With no way for people to insure themselves, the government must play a fundamental role in protecting us against what might be catastrophic costs, pooling risks across the population. But policymakers have choices about the kind of protection to offer. The government could pay for most care for the whole population (making social care more like the NHS), or just some portion of it (like “free personal care” in Scotland) or costs above a certain threshold or “cap.”

In our recent analysis of social care reform options, we set out how a “capped cost model”—in which the government covers the costs of people with the greatest and most expensive lifetime care needs—could be used flexibly. A government might set the cap at a different level depending on its values, priorities, and public spending plans. And new legislation isn’t needed to implement it as the 2014 Care Act covers such a possibility.

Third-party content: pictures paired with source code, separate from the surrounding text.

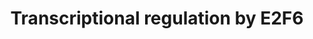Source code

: ---
annotations:
- id: PW:0000004
  parent: regulatory pathway
  type: Pathway Ontology
  value: regulatory pathway
authors:
- ReactomeTeam
- DeSl
- Eweitz
description: E2F6, similar to other E2F proteins, possesses the DNA binding domain,
  the dimerization domain and the marked box. E2F6, however, does not have a pocket
  protein binding domain and thus does not interact with the retinoblastoma family
  members RB1, RBL1 (p107) and RBL2 (p130) (Gaubatz et al. 1998, Trimarchi et al.
  1998, Cartwright et al. 1998). E2F6 lacks the transactivation domain and acts as
  a transcriptional repressor (Gaubatz et al. 1998, Trimarchi et al. 1998, Cartwright
  et al. 1998). E2F6 forms a heterodimer with TFDP1 (DP-1) (Trimarchi et al. 1998,
  Ogawa et al. 2002, Cartwright et al. 1998) or TFDP2 (DP-2) (Gaubatz et al. 1998,
  Trimarchi et al. 1998, Cartwright et al. 1998).<p>E2f6 knockout mice are viable
  and embryonic fibroblasts derived from these mice proliferate normally. Although
  E2f6 knockout mice appear healthy, they are affected by homeotic transformations
  of the axial skeleton, involving vertebrae and ribs. Similar skeletal defects have
  been reported in mice harboring mutations in polycomb genes, suggesting that E2F6
  may function in recruitment of polycomb repressor complex(es) to target promoters
  (Storre et al. 2002).<p>E2F6 mediates repression of E2F responsive genes. While
  E2F6 was suggested to maintain G0 state in quiescent cells (Gaubatz et al. 1998,
  Ogawa et al. 2002), this finding has been challenged (Giangrande et al. 2004, Bertoli
  et al. 2013, Bertoli et al. 2016). Instead, E2F6-mediated gene repression in proliferating
  (non-quiescent) cells is thought to repress E2F targets involved in G1/S transition
  during S phase of the cell cycle. E2F6 does not affect E2F targets involved in G2/M
  transition (Oberley et al. 2003, Giangrande et al. 2004, Attwooll et al. 2005, Trojer
  et al. 2011, Bertoli et al. 2013). In the context of the E2F6.com-1 complex, E2F6
  was shown to bind to promoters of E2F1, MYC, CDC25A and TK1 genes (Ogawa et al.
  2002). E2F6 also binds the promoters of CDC6, RRM1 (RR1), PCNA and TYMS (TS) genes
  (Giangrande et al. 2004), as well as the promoter of the DHFR gene (Gaubatz et al.
  1998). While transcriptional repression by the E2F6.com 1 complex may be associated
  with histone methyltransferase activity (Ogawa et al. 2002), E2F6 can also repress
  transcription independently of H3K9 methylation (Oberley et al. 2003).<p>During
  S phase, E2F6 is involved in the DNA replication stress checkpoint (Bertoli et al.
  2013, Bertoli et al. 2016). Under replication stress, CHEK1-mediated phosphorylation
  prevents association of E2F6 with its target promoters, allowing transcription of
  E2F target genes whose expression is needed for resolution of stalled replication
  forks and restart of DNA synthesis. Inability to induce transcription of E2F target
  genes (due to CHEK1 inhibition or E2F6 overexpression) leads to replication stress
  induced DNA damage (Bertoli et al. 2013, Bertoli et al. 2016). E2F6 represses transcription
  of a number of E2F targets involved in DNA synthesis and repair, such as RRM2, RAD51,
  BRCA1, and RBBP8 (Oberley et al. 2003, Bertoli et al. 2013).  View original pathway
  at [http://www.reactome.org/PathwayBrowser/#DIAGRAM=8953750 Reactome].
last-edited: 2021-05-09
organisms:
- Homo sapiens
redirect_from:
- /index.php/Pathway:WP4413
- /instance/WP4413
revision: null
schema-jsonld:
- '@context': https://schema.org/
  '@id': https://wikipathways.github.io/pathways/WP4413.html
  '@type': Dataset
  creator:
    '@type': Organization
    name: WikiPathways
  description: E2F6, similar to other E2F proteins, possesses the DNA binding domain,
    the dimerization domain and the marked box. E2F6, however, does not have a pocket
    protein binding domain and thus does not interact with the retinoblastoma family
    members RB1, RBL1 (p107) and RBL2 (p130) (Gaubatz et al. 1998, Trimarchi et al.
    1998, Cartwright et al. 1998). E2F6 lacks the transactivation domain and acts
    as a transcriptional repressor (Gaubatz et al. 1998, Trimarchi et al. 1998, Cartwright
    et al. 1998). E2F6 forms a heterodimer with TFDP1 (DP-1) (Trimarchi et al. 1998,
    Ogawa et al. 2002, Cartwright et al. 1998) or TFDP2 (DP-2) (Gaubatz et al. 1998,
    Trimarchi et al. 1998, Cartwright et al. 1998).<p>E2f6 knockout mice are viable
    and embryonic fibroblasts derived from these mice proliferate normally. Although
    E2f6 knockout mice appear healthy, they are affected by homeotic transformations
    of the axial skeleton, involving vertebrae and ribs. Similar skeletal defects
    have been reported in mice harboring mutations in polycomb genes, suggesting that
    E2F6 may function in recruitment of polycomb repressor complex(es) to target promoters
    (Storre et al. 2002).<p>E2F6 mediates repression of E2F responsive genes. While
    E2F6 was suggested to maintain G0 state in quiescent cells (Gaubatz et al. 1998,
    Ogawa et al. 2002), this finding has been challenged (Giangrande et al. 2004,
    Bertoli et al. 2013, Bertoli et al. 2016). Instead, E2F6-mediated gene repression
    in proliferating (non-quiescent) cells is thought to repress E2F targets involved
    in G1/S transition during S phase of the cell cycle. E2F6 does not affect E2F
    targets involved in G2/M transition (Oberley et al. 2003, Giangrande et al. 2004,
    Attwooll et al. 2005, Trojer et al. 2011, Bertoli et al. 2013). In the context
    of the E2F6.com-1 complex, E2F6 was shown to bind to promoters of E2F1, MYC, CDC25A
    and TK1 genes (Ogawa et al. 2002). E2F6 also binds the promoters of CDC6, RRM1
    (RR1), PCNA and TYMS (TS) genes (Giangrande et al. 2004), as well as the promoter
    of the DHFR gene (Gaubatz et al. 1998). While transcriptional repression by the
    E2F6.com 1 complex may be associated with histone methyltransferase activity (Ogawa
    et al. 2002), E2F6 can also repress transcription independently of H3K9 methylation
    (Oberley et al. 2003).<p>During S phase, E2F6 is involved in the DNA replication
    stress checkpoint (Bertoli et al. 2013, Bertoli et al. 2016). Under replication
    stress, CHEK1-mediated phosphorylation prevents association of E2F6 with its target
    promoters, allowing transcription of E2F target genes whose expression is needed
    for resolution of stalled replication forks and restart of DNA synthesis. Inability
    to induce transcription of E2F target genes (due to CHEK1 inhibition or E2F6 overexpression)
    leads to replication stress induced DNA damage (Bertoli et al. 2013, Bertoli et
    al. 2016). E2F6 represses transcription of a number of E2F targets involved in
    DNA synthesis and repair, such as RRM2, RAD51, BRCA1, and RBBP8 (Oberley et al.
    2003, Bertoli et al. 2013).  View original pathway at [http://www.reactome.org/PathwayBrowser/#DIAGRAM=8953750
    Reactome].
  keywords:
  - (BMI1,PCGF2:RYBP:RING1:PHC1,PHC3)
  - (EZH2) core
  - (PCGF6:L3MBTL2:RING1,RNF2:YAF2)
  - ADP
  - APAF1
  - APAF1 gene
  - 'APAF1 gene '
  - ATP
  - 'BMI1 '
  - BRCA1
  - BRCA1 gene
  - 'BRCA1 gene '
  - CBX3
  - 'CBX3 '
  - CBX5
  - CBX5 gene
  - 'CBX5 gene '
  - CDC7
  - CDC7 gene
  - 'CDC7 gene '
  - E2F1
  - 'E2F1 '
  - E2F1 gene
  - 'E2F1 gene '
  - E2F1:(TFDP1,TFDP2)
  - E2F1:(TFDP1,TFDP2):APAF1 gene
  - E2F1:(TFDP1,TFDP2):RAD51 gene
  - E2F1:TFDP1,TFDP2:RRM2 gene
  - E2F6
  - 'E2F6 '
  - E2F6:(TFDP1,TFDP2)
  - E2F6:(TFDP1,TFDP2):APAF1 gene
  - E2F6:(TFDP1,TFDP2):BRCA1 gene
  - E2F6:(TFDP1,TFDP2):CBX5 gene
  - E2F6:(TFDP1,TFDP2):PRC1 (BMI1,PCGF2:RYBP:RING1:PHC1,PHC3)
  - E2F6:(TFDP1,TFDP2):RAD51 gene
  - E2F6:(TFDP1,TFDP2):RBBP4 gene
  - E2F6:(TFDP1,TFDP2):RRM2 gene
  - E2F6:(TFDP1.TFDP2):RBBP8 gene
  - E2F6:TFDP1
  - E2F6:TFDP1/2,(E2F6:TFDP1:MGA:MAX:EHMT1:EHMT2:CBX3:PRC1.6)
  - E2F6:TFDP1/2:E2F1
  - E2F6:TFDP1:EPC1
  - E2F6:TFDP1:EPC1:PRC2
  - E2F6:TFDP1:MGA:MAX
  - E2F6:TFDP1:MGA:MAX:EHMT1:EHMT2
  - E2F6:TFDP1:MGA:MAX:EHMT1:EHMT2:CBX3:PRC1.6
  - E2F6:TFDP1:MGA:MAX:EHMT1:EHMT2:CBX3:PRC1.6:E2F1 gene
  - E2F6:TFDP2
  - 'EED '
  - 'EHMT1 '
  - EHMT1:EHMT2
  - 'EHMT2 '
  - EPC1
  - 'EPC1 '
  - 'EZH2 '
  - L3MBTL2
  - 'L3MBTL2 '
  - 'MAX '
  - 'MGA '
  - MGA:MAX
  - 'PCGF2 '
  - PCGF6
  - 'PCGF6 '
  - 'PHC1 '
  - 'PHC3 '
  - PRC1
  - PRC1.6
  - PRC1L4
  - PRC1L4:CDC7 gene
  - PRC1L4:UXT gene
  - PRC2 (EZH2) Core
  - RAD51
  - RAD51 gene
  - 'RAD51 gene '
  - RBBP4
  - 'RBBP4 '
  - RBBP4 gene
  - 'RBBP4 gene '
  - 'RBBP7 '
  - RBBP8
  - RBBP8 gene
  - 'RBBP8 gene '
  - 'RING1 '
  - RING1,RNF2
  - 'RNF2 '
  - RRM2
  - RRM2 gene
  - 'RRM2 gene '
  - 'RYBP '
  - 'SUZ12 '
  - TFDP1
  - 'TFDP1 '
  - TFDP2
  - 'TFDP2 '
  - UXT
  - UXT gene
  - 'UXT gene '
  - 'YAF2 '
  - gene
  - p-S12-E2F6
  - p-S317,S345-CHEK1
  license: CC0
  name: Transcriptional regulation by E2F6
seo: CreativeWork
title: Transcriptional regulation by E2F6
wpid: WP4413
---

While the current chancellor has described himself as a “low tax guy,” tax increases would be an obvious route to paying for a fairer and more comprehensive system. Overall tax revenue in the UK as a share of national income is lower than in most comparable countries. Ultimately, the right level of spending on adult social care—and how to pay for it—comes down to political choices. Ducking these for much longer is nothing less than a failure of the political class towards the most vulnerable people in society.